Law firms and legal service organizations: The minimum is $250,000 in gross annual volume.

Cultural and educational centers: For private and non-profit colleges, universities, and other schools, art museums and symphony orchestras, the annual minimum is $1 million.

Federal contractors: Private contractors who work for the federal government are under NLRB jurisdiction. In addition, all federal contractors are required by the Department of Labor to post a Notice of Employee Rights under the NLRA.

Religious organizations: The Board will not assert jurisdiction over employees of a religious organization who are involved in effectuating the religious purpose of the organization, such as teachers in church-operated schools. The Board has asserted jurisdiction over employees who work in the operations of a religious organization that did not have a religious character, such as a health care institution.  

Indian tribes:  The Board asserts jurisdiction over the commercial enterprises owned and operated by Indian tribes, even if they are located on a tribal reservation.  But the Board does not assert jurisdiction over tribal enterprises that carry out traditional tribal or governmental functions.
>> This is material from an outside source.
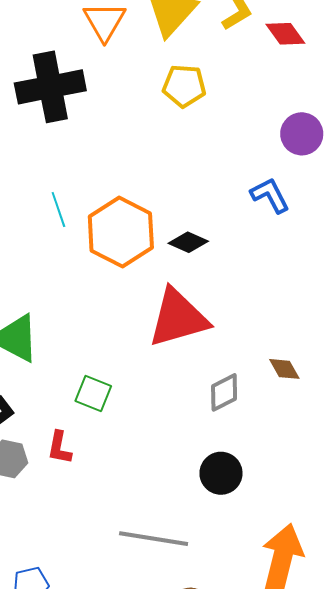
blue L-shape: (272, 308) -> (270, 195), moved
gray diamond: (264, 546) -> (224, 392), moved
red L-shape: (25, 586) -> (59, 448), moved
The following employers are excluded from NLRB jurisdiction by statute or regulation:

  • Federal, state and local governments, including public schools, libraries, and parks, Federal Reserve banks, and wholly-owned government corporations.
  • Employers who employ only agricultural laborers, those engaged in farming operations that cultivate or harvest agricultural commodities or prepare commodities for delivery. 
  • Employers subject to the Railway Labor Act, such as interstate railroads and airlines.